Eğerlerin kayışları, koşumların bağlantıları atın karnının da şişeceğini hesap edip bağlanmış, son kontroller yapılmıştı. Jokey Cüneyt Bey akşam geç saatte gelmiş, daha önce de kaldığı seyislerin evine geçmişti. Bu sabahki antrenmanı yaptıracak, atın gelişimini izleyecekti.
Ece de at bineceği için binici pantolonunu giymişti. Çizmeleri de ayağındaydı. Yakup da kendisi gibi giyinmişti. Ali genelde süreleri tutuyordu. Bugün Recep de ona eşlik edecekti. Ellerindeki ikişer kronometre ile süreyi tutmaya çalışacaklardı. Gümüş Kanat’ın ilk antrenman yarışıydı bu. O nedenle Cüneyt Bey ona binecekti. Çoktan hazırlanmıştı tecrübeli jokey.
Dördüncü at da uzaktan gözükmüştü. Mehmet Ali’de katılmak istediğini söylemişti. Kendi aralarında yarışacaklardı. Ece toku kafasına yerleştirip kayışını bağladı. Etrafa bakındığında Toprak hala görünürde yoktu. Kaçıracaktı yarışı…
Ali ata binmesi için yardım etmeye geldiğinde uzaktan onu gördü. “Bekle Ali Bey, Toprak da izlemeye geliyor.”
Toprak da adımlarını hızlandırdı. Elinde koca bir sepet vardı.
“Günaydın herkese. Kusura bakmayın biraz geciktim. Beklettim mi sizi?”
“Günaydın, yok biz de tam şimdi başlayacaktık. Ne o sepet?”
“Yengem atıştırmanın kahvaltı olmadığına karar verip bize bir şeyler hazırladı. Onu beklerken geciktim.”
“Desene börekler bizi bekliyor.”
“Börek koyduğunu nerden anladın?”
“O böreksiz durmaz. Otluları çok seviyor. Sayesinde ben de sevdim.”
“Evet, eli çok lezzetli. Merhaba Mehmet Ali, senin de olacağını bilmiyordum.” Toprak artık Ece’nin etrafında erkek görmek istemediğini biliyordu. Sıkılmıştı başını her çevirdiğinde onun yanında birilerini görmekten.   
“Merhaba, benimkinin ayağı bir süredir rahatsızdı. Artık düzeldi ama antrenman eksiği var. Jokey denetiminde antrenman kaçırılmaz. Sen de at biniyor musun?”

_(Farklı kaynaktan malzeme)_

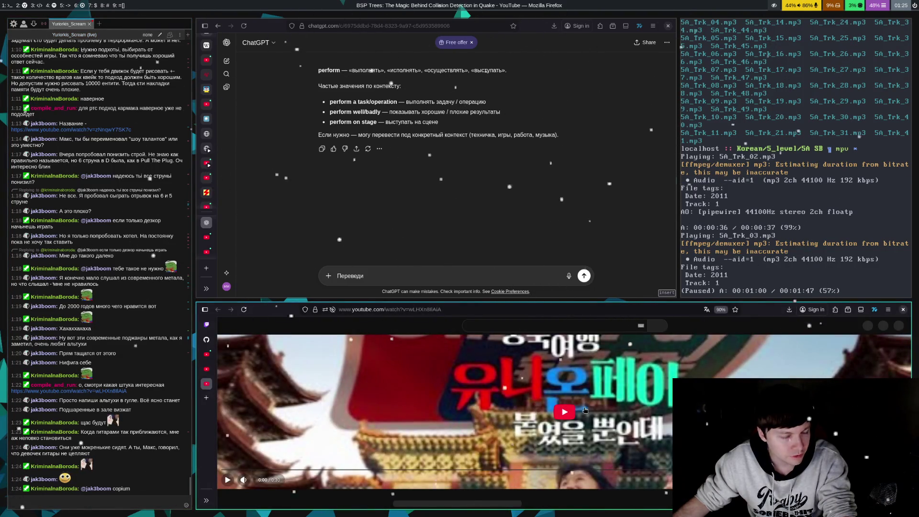
{"action": "left_click", "coordinate": [565, 416]}
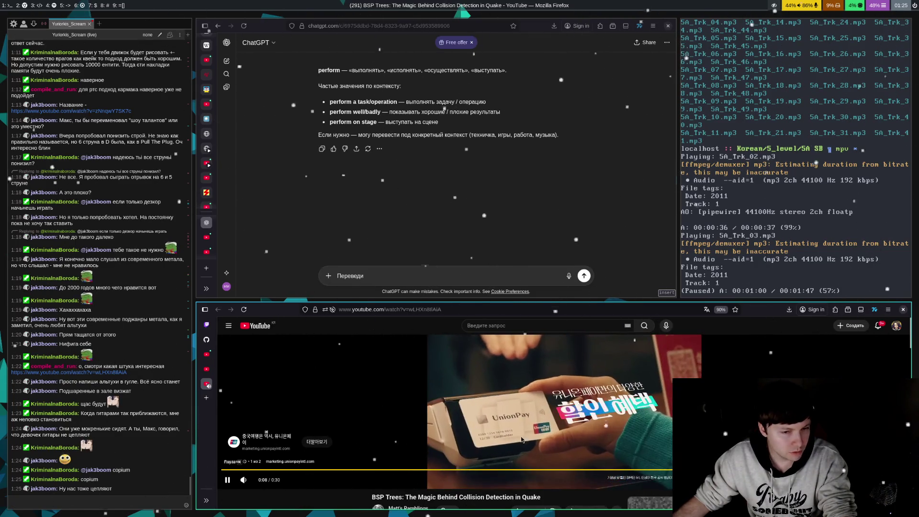
{"action": "left_click", "coordinate": [622, 427]}
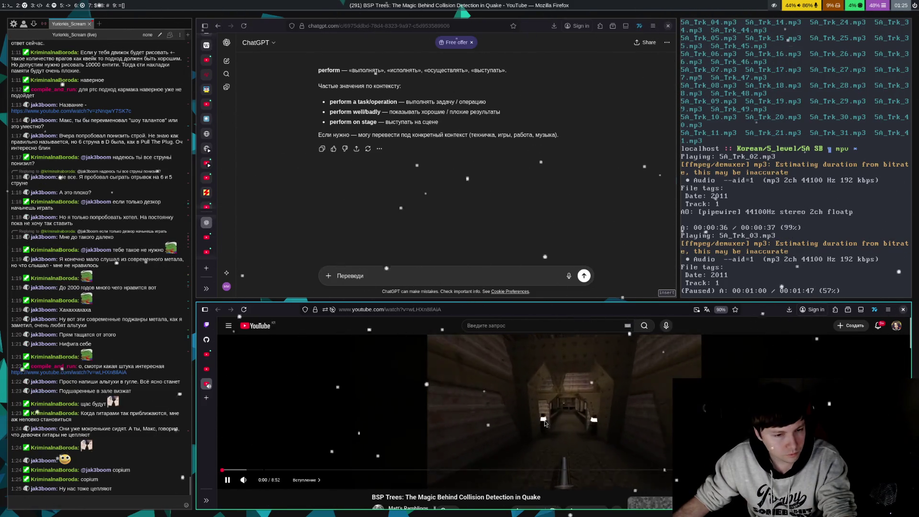
{"action": "left_click", "coordinate": [488, 416]}
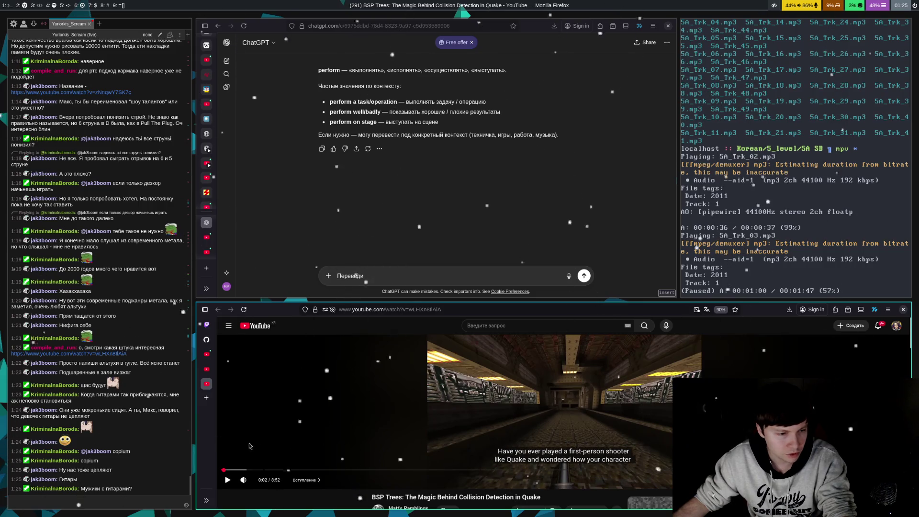
{"action": "left_click", "coordinate": [467, 424]}
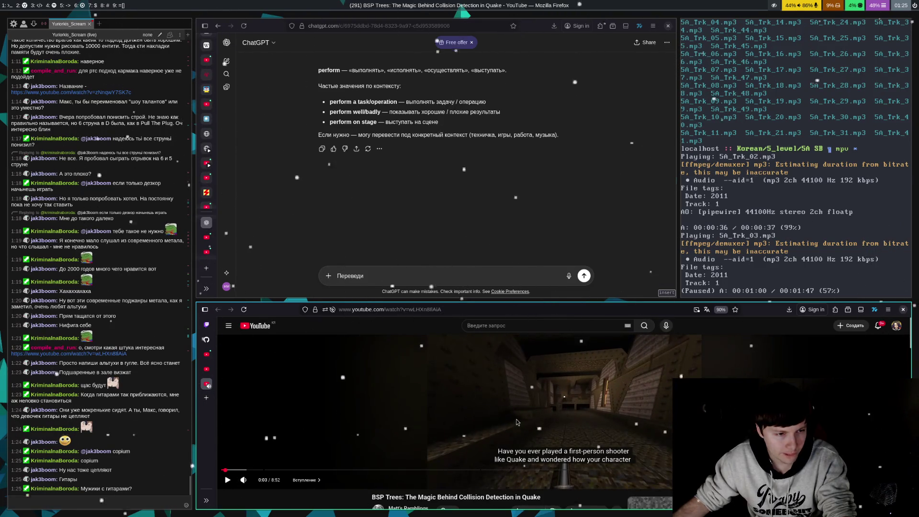
{"action": "left_click", "coordinate": [519, 410]}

“Öğreniyorum.” dediğinde sesindeki tını çok da dost canlısı değildi. Onun Ece’ye bakışlarından memnun kalmamıştı, Toprak. Mehmet Ali, kıskandığını anlayınca biraz daha ilgi gösterdi Ece’ye. “Güzelliğinle bizi alt edeceğini sanma, Ece! Seni geçeceğim.”
“Ben iddialı değilim zaten. Sen kolaysa Gümüş Kanat’ı geç.”
“İkinci olmak için yarışmam bilirsin. Şu yarışa bir isim koysaydık. Nesine yarışıyoruz?”
“Ben seni geçersem Ozan’ı bir hafta bize getireceksin. Sen geçersen bir kasa şarap vereceğim.”
“Gümüşü geçersem bir tayını alırım.”
“Ooo iddiayı büyüttün. Kabul… Sen Gümüş Kanat’ı geç, sana iki tayı ücretsiz vereceğim.”
“Kabul.”
Toprak, onların konuşmasını izliyordu. Ece’nin atına güveni gözünü korkutmaya başlamış, kıskançlığını bile bir kenara bırakmıştı. Mehmet Ali’nin atı kazandığı takdirde iki tay verecekti. Hiç ucuz bir iddia değildi bu. İki tayı vermesi çok önemli olmayabilirdi, fakat yarış kaybettiği durumda hissedeceği üzüntü büyük olacaktı.
“Herkes hazır mı? Hadi start boxa sokalım şunları.” Öne atıldı Ece. İki erkeğin arasındaki soğuk bakışmalar hoşuna gitmemişti. Biri iyi arkadaşı biri sevdiği adamdı. Onların birbirine böyle bakmaları ve laf sokmalarından rahatsız olduğunu hissediyordu.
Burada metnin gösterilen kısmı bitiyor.